Está aqui a raiz para um tipo de risco que é impróprio. Impróprio no sentido de que ele transfere para uma instância Outra a administração das tomadas de risco inerentes a processo formativo. No fundo o argumento final seria o de que o Estado garante a psicanálise, e os riscos formativos que ela implica são riscos minimizáveis pelas garantias que ela oferece.

“A formação do analista e a transmissão da psicanálise tem a estrutura de um chiste”.

O que garante que uma piada será de fato uma piada, ou seja, que ela produza efeitos como o riso ou o humor? Freud tinha algumas ideias a respeito. É necessário que aquele que conta e aquele que escuta pertençam “a mesma paróquia” (Sem.V – J.L.), mas o fato de que pertençam à mesma paróquia é condição necessária, porém não suficiente, aliás, quando estamos demais na mesma paróquia as piadas tendem a ser conhecidas, são velhas e perdem seu gosto. Logo, as boas piadas, de alguma forma vem de fora. Contar uma piada é sempre um risco, podemos nos dar mal, pior do que passar desapercebido é tentar agradar e não conseguir. Há um risco, que tem que ver diretamente com a forma como quem conta pretende extrair um “fragmento de gozo” que só retorna ao sujeito na medida em que ele se desfaz e “passa a diante” uma primeira experiência, na qual ele mesmo foi ouvinte. É quando passamos a piada adiante que realmente nos apropriamos dela. Mas nada menos propício ao efeito de chiste do que alguém nos incitando ou obrigando a contar piadas. 

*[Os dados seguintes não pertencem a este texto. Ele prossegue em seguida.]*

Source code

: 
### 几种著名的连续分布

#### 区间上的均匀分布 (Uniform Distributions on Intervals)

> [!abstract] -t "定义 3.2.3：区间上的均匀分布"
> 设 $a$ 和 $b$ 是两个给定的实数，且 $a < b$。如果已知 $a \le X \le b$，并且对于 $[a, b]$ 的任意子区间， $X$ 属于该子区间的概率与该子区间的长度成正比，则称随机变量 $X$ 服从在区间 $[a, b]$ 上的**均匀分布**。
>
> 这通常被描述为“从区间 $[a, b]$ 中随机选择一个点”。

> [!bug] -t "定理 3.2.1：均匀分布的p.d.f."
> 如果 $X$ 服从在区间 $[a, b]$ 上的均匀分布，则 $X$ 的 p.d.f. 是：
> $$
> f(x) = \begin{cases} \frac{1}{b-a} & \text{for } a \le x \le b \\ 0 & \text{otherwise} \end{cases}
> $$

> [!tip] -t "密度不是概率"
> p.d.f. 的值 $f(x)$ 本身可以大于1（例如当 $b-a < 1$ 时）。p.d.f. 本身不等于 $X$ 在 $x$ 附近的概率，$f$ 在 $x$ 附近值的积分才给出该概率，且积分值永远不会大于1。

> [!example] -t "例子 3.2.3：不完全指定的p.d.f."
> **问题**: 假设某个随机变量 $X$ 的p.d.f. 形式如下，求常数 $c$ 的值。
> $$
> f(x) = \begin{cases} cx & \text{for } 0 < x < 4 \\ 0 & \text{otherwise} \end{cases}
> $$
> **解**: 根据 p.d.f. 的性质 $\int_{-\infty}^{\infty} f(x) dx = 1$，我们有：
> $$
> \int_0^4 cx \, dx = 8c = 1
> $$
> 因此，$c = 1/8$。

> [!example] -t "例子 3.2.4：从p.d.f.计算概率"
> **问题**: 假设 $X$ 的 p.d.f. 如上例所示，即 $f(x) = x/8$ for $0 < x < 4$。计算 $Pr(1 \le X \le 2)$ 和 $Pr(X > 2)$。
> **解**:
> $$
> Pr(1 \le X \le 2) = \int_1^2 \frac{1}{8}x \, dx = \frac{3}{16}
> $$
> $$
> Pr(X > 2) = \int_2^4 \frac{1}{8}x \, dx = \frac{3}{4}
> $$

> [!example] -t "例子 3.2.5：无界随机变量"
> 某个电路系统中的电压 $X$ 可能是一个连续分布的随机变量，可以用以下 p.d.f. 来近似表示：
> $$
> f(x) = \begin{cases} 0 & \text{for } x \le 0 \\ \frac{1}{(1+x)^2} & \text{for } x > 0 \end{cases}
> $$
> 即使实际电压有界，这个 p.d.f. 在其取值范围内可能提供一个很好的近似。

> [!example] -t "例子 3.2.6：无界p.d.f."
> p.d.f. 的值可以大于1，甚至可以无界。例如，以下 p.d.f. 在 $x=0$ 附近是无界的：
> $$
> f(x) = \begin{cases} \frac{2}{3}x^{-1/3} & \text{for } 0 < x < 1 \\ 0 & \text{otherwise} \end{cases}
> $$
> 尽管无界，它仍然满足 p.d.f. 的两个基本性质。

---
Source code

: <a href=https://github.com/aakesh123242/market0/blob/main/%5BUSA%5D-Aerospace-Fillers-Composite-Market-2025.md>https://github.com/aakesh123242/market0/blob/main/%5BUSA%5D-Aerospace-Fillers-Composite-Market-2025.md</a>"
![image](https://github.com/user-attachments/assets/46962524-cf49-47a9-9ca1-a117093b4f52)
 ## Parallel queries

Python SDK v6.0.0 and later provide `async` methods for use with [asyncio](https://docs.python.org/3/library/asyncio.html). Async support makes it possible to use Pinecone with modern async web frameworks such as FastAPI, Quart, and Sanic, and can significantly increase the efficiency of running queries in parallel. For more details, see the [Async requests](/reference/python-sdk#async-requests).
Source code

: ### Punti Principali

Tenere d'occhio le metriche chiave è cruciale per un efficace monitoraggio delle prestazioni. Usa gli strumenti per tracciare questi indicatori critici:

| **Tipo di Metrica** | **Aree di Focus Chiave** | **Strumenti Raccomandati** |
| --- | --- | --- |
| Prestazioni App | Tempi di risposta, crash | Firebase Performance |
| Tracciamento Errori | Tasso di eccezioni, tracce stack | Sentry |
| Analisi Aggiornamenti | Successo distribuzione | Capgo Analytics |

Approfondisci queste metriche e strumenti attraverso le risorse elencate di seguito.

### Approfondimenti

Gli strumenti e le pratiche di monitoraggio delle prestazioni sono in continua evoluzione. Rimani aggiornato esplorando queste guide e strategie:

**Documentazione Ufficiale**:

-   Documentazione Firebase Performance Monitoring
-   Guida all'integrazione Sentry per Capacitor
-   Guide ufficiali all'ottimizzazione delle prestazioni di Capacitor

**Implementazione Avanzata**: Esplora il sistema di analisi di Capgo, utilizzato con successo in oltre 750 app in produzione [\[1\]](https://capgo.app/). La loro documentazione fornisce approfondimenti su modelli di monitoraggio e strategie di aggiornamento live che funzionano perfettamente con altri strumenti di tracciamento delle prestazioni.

Como muito bem esclarecido por Dunker toda a contenda inerente à formação psicanalítica, na própria história do movimento, resta-nos diante do colocado, estarmos sempre esclarecidos daquilo que nos concerne quanto à nossa formação, mas também de como a passaremos adiante. Não há um ponto a ser capturado sobre a formação analítica, mas vários, e a história da psicanálise não pode ser recalcada, pois desta forma, acabaríamos andando em círculos; o que obviamente nos colocaria na repetição sintomática, não oportunizando a continuidade da psicanálise, não oportunizando as experiências que nos conduziriam às elaborações necessárias para que nossa verdade fosse colocada em questão.

 

 

Bibliografia

 

ALBERTI, Sonia. AMENDOEIRA, Wilson. LANNES, Edson. LOPES, Anchyses. ROCHA, Eduardo. (Orgs.) – OFÍCIO DO PSICANALISTA - Formação vs. Regulamentação. Casa do Psicólogo, São Paulo, 2009.

DUNKER, C.I.L – Riscos Próprios e Riscos Impróprios da Formação Psicanalítica. Intervenção no Fórum do Campo Lacaniano, São Paulo, 2007.

LACAN, Jacques. O Seminário, as formações inconscientes. Livro 5. Zahar, RJ, 1999.

QUINET, Antonio. A estranheza da psicanálise, a escola de Lacan e seus analistas. Zahar, RJ, 2009.